消防ポンプで水揚げ 水田植付に懸命の努力

      潅漑面積 八町三反余

 この夏は近年に珍らしい空梅雨のため六月下旬になつて天水依存地帯は水田植付不能におちいつた。村当局はこの対策として消防ポンプにより給水を計画自動車ポンプ四台、手挽ガソリンポンプ一台、可搬動力ポンプ三台を動員し六月二十五日から七月六日迄十二日間。自動車ポンプ延二十四日、手挽ガソリン及び可搬動力ポンプ延二十一日を費(ついや)し未曽有(みぞう)の大規模な人工給水を実施した。その結果水利最悪の場所若干を残すのみで極めて好成績の裡(うち)に給水作業を終了した。
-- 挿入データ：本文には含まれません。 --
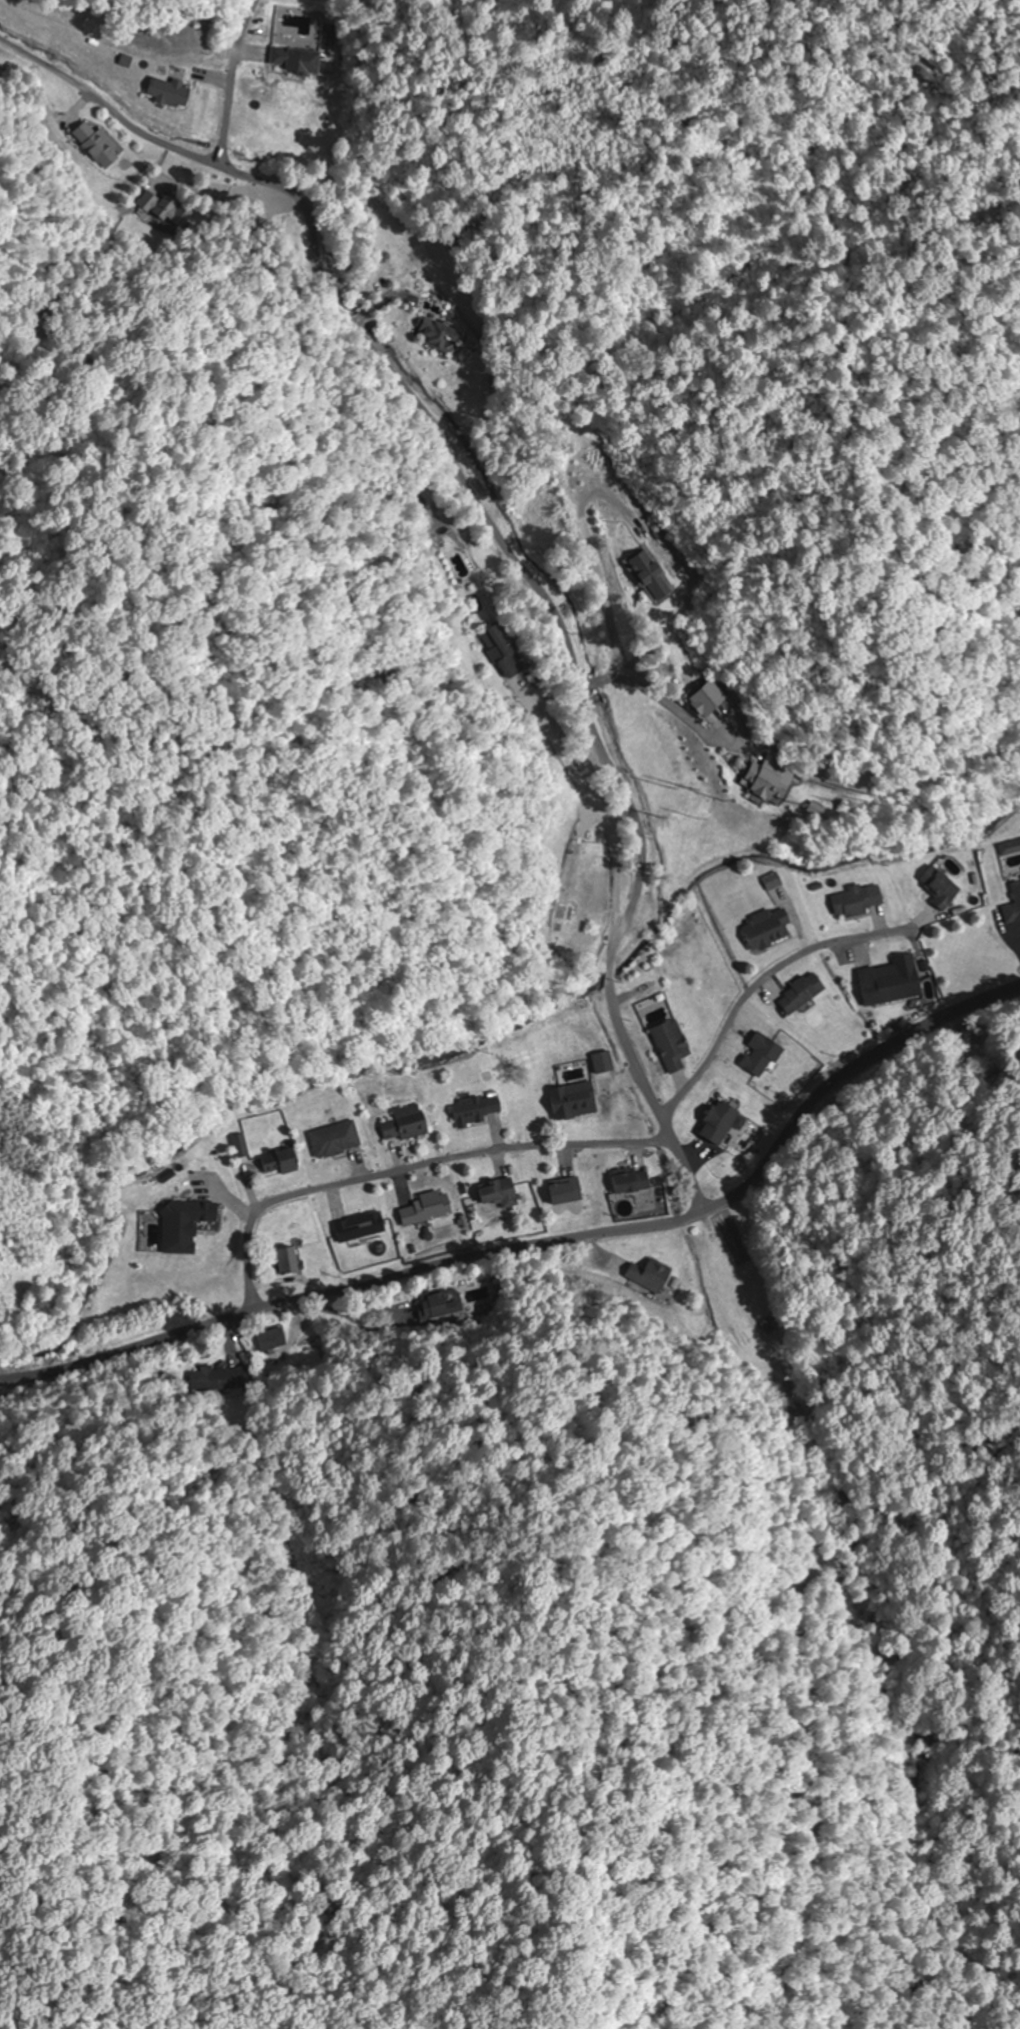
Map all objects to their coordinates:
building: (299, 61)
building: (172, 93)
building: (98, 145)
building: (165, 208)
building: (442, 338)
road: (507, 554)
building: (655, 576)
building: (505, 652)
building: (712, 701)
building: (773, 782)
building: (1011, 849)
building: (941, 888)
building: (852, 904)
building: (1014, 908)
building: (769, 930)
building: (892, 982)
building: (803, 994)
building: (673, 1046)
building: (574, 1102)
building: (477, 1112)
building: (721, 1123)
building: (406, 1125)
building: (336, 1140)
building: (281, 1163)
road: (448, 1167)
building: (632, 1183)
building: (566, 1192)
building: (500, 1194)
building: (428, 1209)
road: (672, 1220)
building: (186, 1225)
building: (361, 1228)
building: (290, 1261)
building: (651, 1276)
building: (452, 1302)
building: (272, 1341)
road: (127, 1348)
building: (217, 1380)

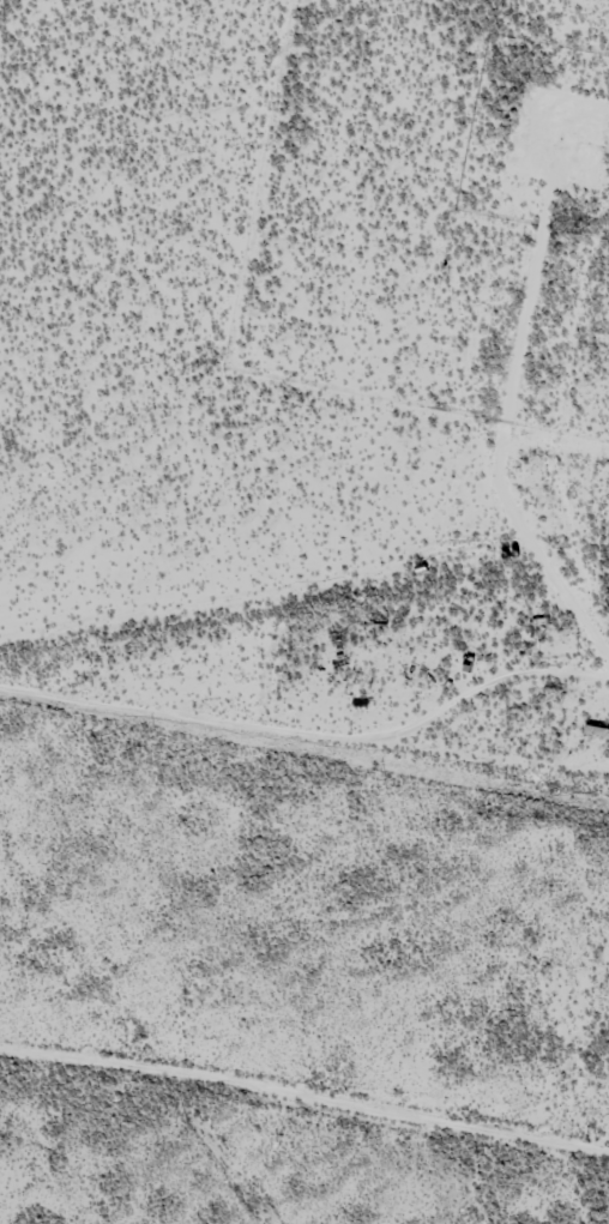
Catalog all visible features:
road: (302, 1093)
road: (217, 1165)

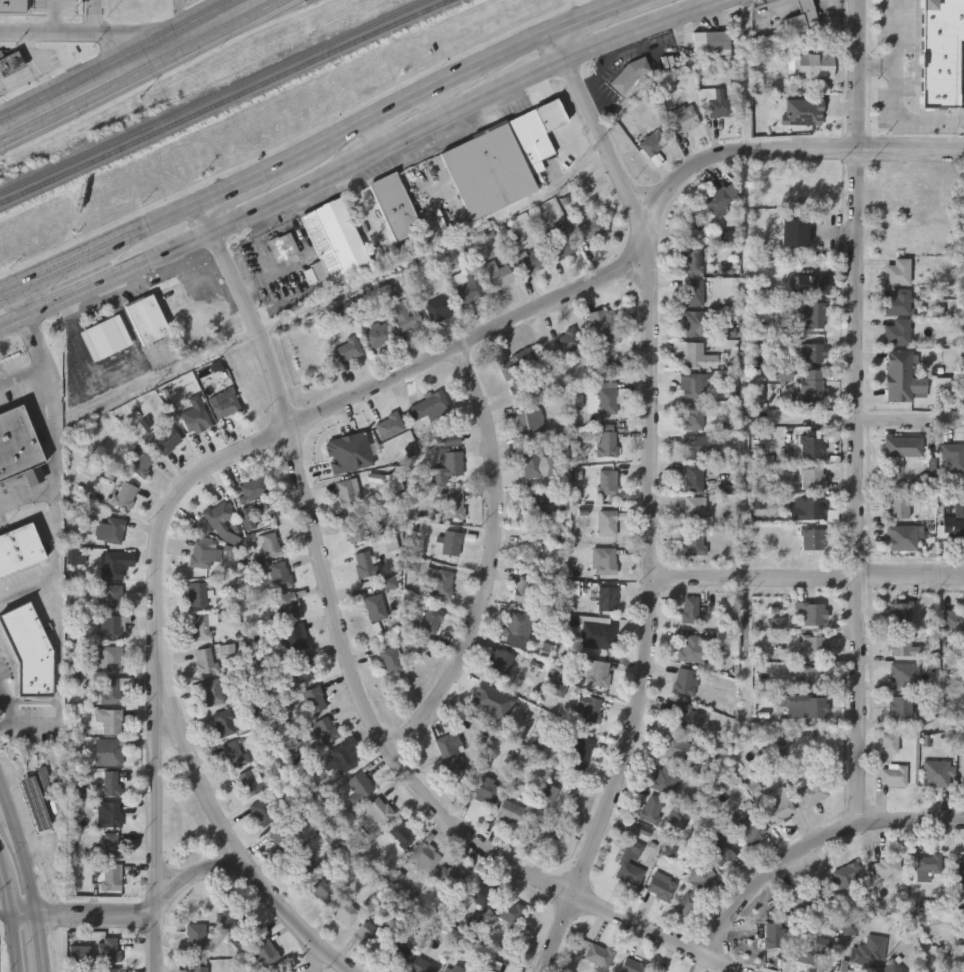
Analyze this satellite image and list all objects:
building: (14, 6)
road: (57, 16)
road: (96, 16)
building: (805, 17)
road: (77, 32)
road: (896, 34)
building: (713, 39)
building: (941, 51)
building: (11, 63)
building: (816, 64)
road: (131, 66)
road: (877, 68)
building: (631, 73)
railway: (217, 95)
railway: (227, 101)
building: (718, 101)
road: (444, 105)
building: (805, 110)
building: (685, 116)
road: (905, 121)
road: (381, 135)
building: (655, 141)
road: (322, 146)
road: (793, 151)
road: (360, 162)
building: (497, 163)
building: (815, 183)
building: (720, 196)
building: (397, 205)
building: (588, 228)
building: (795, 231)
building: (336, 237)
building: (560, 247)
building: (285, 249)
building: (529, 259)
building: (693, 260)
building: (897, 271)
building: (497, 274)
building: (812, 284)
building: (465, 285)
building: (693, 292)
building: (897, 301)
building: (439, 307)
building: (813, 314)
building: (404, 315)
building: (149, 318)
building: (603, 321)
building: (698, 322)
building: (897, 331)
building: (378, 334)
building: (107, 337)
building: (567, 340)
building: (346, 349)
building: (691, 352)
building: (812, 352)
building: (518, 364)
road: (113, 370)
building: (899, 375)
road: (23, 376)
road: (395, 377)
building: (694, 384)
building: (608, 398)
building: (224, 403)
building: (428, 406)
road: (856, 409)
building: (693, 415)
building: (194, 420)
road: (868, 420)
building: (530, 421)
building: (389, 425)
building: (167, 439)
building: (607, 439)
building: (364, 444)
building: (19, 445)
building: (903, 445)
building: (697, 446)
building: (812, 446)
building: (340, 452)
building: (948, 457)
building: (140, 461)
building: (450, 461)
building: (536, 463)
road: (28, 475)
building: (693, 477)
building: (812, 477)
building: (607, 481)
road: (28, 482)
building: (253, 487)
road: (57, 492)
building: (348, 492)
building: (124, 495)
road: (28, 498)
road: (652, 500)
building: (454, 504)
building: (539, 504)
building: (900, 506)
building: (808, 507)
building: (694, 509)
building: (264, 514)
building: (960, 519)
building: (609, 521)
building: (355, 528)
building: (110, 529)
building: (901, 536)
building: (813, 537)
building: (692, 538)
building: (451, 542)
building: (269, 544)
building: (19, 548)
building: (531, 548)
building: (201, 554)
building: (603, 560)
road: (491, 563)
building: (110, 564)
building: (364, 564)
building: (279, 574)
building: (438, 579)
road: (809, 579)
building: (524, 588)
road: (28, 592)
building: (197, 593)
building: (607, 596)
building: (111, 597)
building: (287, 604)
building: (374, 606)
building: (690, 609)
building: (814, 612)
building: (900, 612)
building: (430, 618)
building: (953, 622)
building: (514, 626)
building: (110, 627)
building: (199, 627)
building: (599, 634)
building: (296, 635)
building: (902, 644)
building: (814, 645)
building: (690, 648)
building: (28, 649)
building: (107, 658)
building: (391, 659)
building: (205, 660)
building: (497, 664)
building: (304, 666)
building: (598, 672)
building: (904, 675)
building: (814, 678)
road: (351, 679)
building: (685, 681)
building: (111, 689)
building: (212, 691)
building: (314, 698)
road: (33, 702)
road: (7, 703)
building: (804, 705)
building: (901, 705)
building: (588, 708)
building: (685, 716)
building: (109, 719)
building: (224, 720)
road: (6, 722)
road: (44, 727)
building: (325, 729)
building: (889, 742)
road: (156, 745)
building: (675, 746)
building: (108, 751)
building: (233, 752)
building: (448, 754)
building: (580, 754)
building: (342, 755)
road: (191, 757)
building: (962, 769)
building: (937, 772)
building: (894, 773)
building: (663, 776)
building: (111, 782)
building: (248, 782)
building: (359, 786)
building: (483, 788)
road: (2, 791)
building: (811, 793)
building: (35, 801)
building: (778, 803)
building: (651, 807)
building: (378, 810)
building: (263, 811)
building: (510, 811)
building: (111, 813)
building: (678, 817)
building: (751, 830)
building: (402, 832)
building: (545, 832)
building: (281, 840)
road: (811, 841)
building: (111, 844)
building: (720, 847)
road: (23, 854)
building: (423, 856)
building: (630, 862)
building: (928, 862)
building: (300, 864)
building: (887, 864)
building: (961, 868)
road: (208, 869)
building: (847, 874)
building: (449, 875)
building: (112, 876)
building: (696, 884)
building: (661, 885)
building: (318, 889)
building: (478, 892)
building: (806, 898)
building: (344, 911)
building: (508, 911)
road: (12, 913)
road: (6, 915)
road: (24, 915)
building: (229, 918)
building: (369, 933)
building: (773, 934)
building: (195, 936)
road: (39, 943)
building: (262, 947)
building: (108, 948)
building: (396, 949)
building: (868, 951)
building: (810, 952)
building: (79, 953)
building: (598, 953)
building: (421, 965)
building: (633, 965)
building: (892, 966)
building: (198, 968)
building: (453, 968)
building: (109, 969)
building: (656, 971)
 鍬を打ち込めばぱつと白煙立つ乾き切つた水田。固い土塊に注がれる水に泡をたてゝ崩れ落ちてゆく。水の廻るのを待ち兼ねて腕利(うできき)の若者達が一滴の水も漏らすまいと見事なくろを塗つてゆく。ポンプの放口からは一分間四石余の水が一瞬の淀(よど)みもなく出ているが、手揃で仕事がす早く、何時も給水の方が追はれ気味である。近所、親戚の応援でせまい田に牛馬が二三頭、はいつてかきならす、これ又駆(は)せ付けた応援の老若男女が水田せましとばかり一列横隊に並び左手に持つ苗束に右手が器用に通ふと見る間に、まるで機械のようにつっつっと苗は植へられ足取り軽く後ずさりする。これを追つて前から青い波が押し寄せる如く瞬く間に忽ち青田がひろがつて行く。畔塗りの男達も田植の女達も腰を延ばす度毎に植へたての青田を眺め乍ら有り難い事だ、大したものだと心から感嘆の声をはなつ。三十度をこえる炎天下、連日陣頭指揮の村長さん。その熱意にピツタリ呼吸の合つた消防団員、機関係、放水係、連絡係、一致協力、終日活躍の後今植付の終つた青田に月の映る頃、帰路につけば、あたり一面の水田より期せずしておこる蛙の声は、さながら凱歌の如く自ら胸の暖る情景であつた。
 かくて【大字千手堂】八町三反の旱田(かんでん)は見事植付を完了した。